Categoria pressiona por negociações e votação pode definir paralisação no fim de fevereiro

Por: Redação
15/02/2026 às 16h55
Estado de greve dos metroviários em São Paulo acende alerta para quem depende de transporte público

Os metroviários de São Paulo decretaram oficialmente estado de greve no início de fevereiro em assembleias realizadas pela categoria, intensificando a pressão sobre a direção da Companhia do Metropolitano de São Paulo a abrir negociações sobre reivindicações trabalhistas, como plano de carreira, contratação por concurso público e progressões salariais.

Embora o sistema de trens ainda esteja funcionando normalmente, com as principais linhas operando sem interrupções até o momento, essa fase pode ser apenas preparatória para uma paralisação caso não haja avanço nas conversas entre sindicato e empresa.

Na última assembleia, realizada em 11 de fevereiro, os trabalhadores abriram uma votação de 24 horas para decidir os próximos passos do movimento e avaliaram a possibilidade de convocar uma greve geral para o dia 25 de fevereiro.

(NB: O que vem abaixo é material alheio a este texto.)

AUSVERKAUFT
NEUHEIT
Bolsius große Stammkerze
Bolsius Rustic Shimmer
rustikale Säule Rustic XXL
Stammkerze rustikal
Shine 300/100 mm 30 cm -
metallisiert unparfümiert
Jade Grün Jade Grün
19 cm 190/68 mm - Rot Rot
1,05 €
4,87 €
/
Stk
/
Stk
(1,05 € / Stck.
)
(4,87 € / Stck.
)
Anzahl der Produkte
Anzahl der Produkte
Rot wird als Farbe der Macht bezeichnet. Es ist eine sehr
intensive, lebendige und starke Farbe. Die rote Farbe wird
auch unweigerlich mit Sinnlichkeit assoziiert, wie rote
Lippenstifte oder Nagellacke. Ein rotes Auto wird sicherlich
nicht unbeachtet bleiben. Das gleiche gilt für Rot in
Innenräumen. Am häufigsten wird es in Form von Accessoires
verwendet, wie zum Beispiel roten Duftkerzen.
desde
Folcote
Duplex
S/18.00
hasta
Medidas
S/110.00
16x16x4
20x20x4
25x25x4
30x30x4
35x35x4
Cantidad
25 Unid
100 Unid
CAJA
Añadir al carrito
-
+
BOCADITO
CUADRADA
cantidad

O que o estado de greve significa

O chamado “estado de greve” não implica paralisação imediata dos serviços. Ele funciona como um sinal de alerta: os metroviários autorizam a categoria a cruzar os braços caso a empresa e o governo estadual não atendam às demandas.

Reivindicações da categoria

Entre os principais pontos discutidos estão:

󠁯•󠁏 Realização de concursos públicos para reposição de quadros;

󠁯•󠁏 Estruturação de um plano de carreira mais transparente e progressões salariais com critério definido;

󠁯•󠁏 Redução da terceirização e critérios subjetivos nos processos internos de promoção.

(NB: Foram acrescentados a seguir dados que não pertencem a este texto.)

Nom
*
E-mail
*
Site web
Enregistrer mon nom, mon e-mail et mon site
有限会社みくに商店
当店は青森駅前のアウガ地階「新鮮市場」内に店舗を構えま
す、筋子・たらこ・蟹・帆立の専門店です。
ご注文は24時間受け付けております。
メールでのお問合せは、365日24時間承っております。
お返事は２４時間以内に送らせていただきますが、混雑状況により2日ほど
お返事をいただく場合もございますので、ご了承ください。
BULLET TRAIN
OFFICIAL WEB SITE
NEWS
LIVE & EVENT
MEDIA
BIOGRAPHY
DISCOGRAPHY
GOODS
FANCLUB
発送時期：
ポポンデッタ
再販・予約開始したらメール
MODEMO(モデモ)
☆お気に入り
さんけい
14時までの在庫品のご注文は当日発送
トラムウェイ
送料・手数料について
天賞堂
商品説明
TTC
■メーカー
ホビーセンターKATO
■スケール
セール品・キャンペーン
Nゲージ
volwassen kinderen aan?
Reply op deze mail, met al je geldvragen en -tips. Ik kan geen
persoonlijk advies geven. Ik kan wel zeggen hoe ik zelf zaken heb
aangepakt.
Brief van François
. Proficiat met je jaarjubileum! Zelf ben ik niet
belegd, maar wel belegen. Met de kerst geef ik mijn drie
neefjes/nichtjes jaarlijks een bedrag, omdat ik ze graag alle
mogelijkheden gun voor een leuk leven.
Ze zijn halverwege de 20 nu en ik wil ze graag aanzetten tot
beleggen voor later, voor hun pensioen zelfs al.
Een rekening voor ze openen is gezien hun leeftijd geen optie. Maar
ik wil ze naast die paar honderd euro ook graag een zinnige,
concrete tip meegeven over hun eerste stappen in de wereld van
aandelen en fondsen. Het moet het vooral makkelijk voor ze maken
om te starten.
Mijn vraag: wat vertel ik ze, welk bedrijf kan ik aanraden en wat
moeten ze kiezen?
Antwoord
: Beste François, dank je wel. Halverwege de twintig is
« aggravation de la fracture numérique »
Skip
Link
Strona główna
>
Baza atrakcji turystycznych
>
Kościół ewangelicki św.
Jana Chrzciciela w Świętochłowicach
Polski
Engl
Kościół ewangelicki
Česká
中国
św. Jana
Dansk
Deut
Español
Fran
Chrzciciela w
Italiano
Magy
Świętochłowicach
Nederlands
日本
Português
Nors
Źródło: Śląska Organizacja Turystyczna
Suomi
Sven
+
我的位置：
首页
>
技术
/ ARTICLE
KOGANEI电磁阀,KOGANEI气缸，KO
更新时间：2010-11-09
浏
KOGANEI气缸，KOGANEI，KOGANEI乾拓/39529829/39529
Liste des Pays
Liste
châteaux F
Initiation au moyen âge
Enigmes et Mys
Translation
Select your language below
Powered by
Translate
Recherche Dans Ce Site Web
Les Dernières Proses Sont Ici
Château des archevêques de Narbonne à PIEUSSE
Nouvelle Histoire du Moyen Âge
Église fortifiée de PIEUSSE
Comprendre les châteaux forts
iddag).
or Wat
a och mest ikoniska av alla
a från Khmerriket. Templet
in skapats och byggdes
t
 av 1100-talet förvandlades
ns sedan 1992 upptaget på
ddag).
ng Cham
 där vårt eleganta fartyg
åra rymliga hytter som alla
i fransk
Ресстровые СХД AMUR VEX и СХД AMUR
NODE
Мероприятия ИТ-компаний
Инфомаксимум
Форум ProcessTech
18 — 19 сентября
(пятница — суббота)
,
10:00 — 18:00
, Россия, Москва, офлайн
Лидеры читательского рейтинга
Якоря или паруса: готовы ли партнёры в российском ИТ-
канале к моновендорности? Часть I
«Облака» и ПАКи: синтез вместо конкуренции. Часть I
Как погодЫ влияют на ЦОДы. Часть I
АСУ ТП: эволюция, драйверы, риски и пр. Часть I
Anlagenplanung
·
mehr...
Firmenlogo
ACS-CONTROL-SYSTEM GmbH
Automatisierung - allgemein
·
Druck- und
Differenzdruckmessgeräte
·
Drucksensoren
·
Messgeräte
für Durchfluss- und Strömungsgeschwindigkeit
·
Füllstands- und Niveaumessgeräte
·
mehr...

󠁯Impactos possíveis no dia a dia dos passageiros

Especialistas em mobilidade urbana e representantes de transporte público alertam que, se uma greve for oficializada:

󠁯•󠁏 Pode haver mudanças significativas na operação do Metrô, principalmente em horários de pico;

󠁯•󠁏 Aumento da demanda por ônibus, trens da CPTM e serviços por aplicativo;

󠁯•󠁏 Possíveis atrasos e superlotação em linhas alternativas de transporte.

Por enquanto, o serviço segue regular e sem interrupções, mas é importante que a população que depende do transporte sobre trilhos fique atenta às notícias e planejamento de rotas alternativas caso a paralisação seja confirmada.

O Jornal Leia SB seguirá acompanhando o desenrolar das assembleias e qualquer anúncio oficial de greve ou mudanças na operação do Metrô de São Paulo.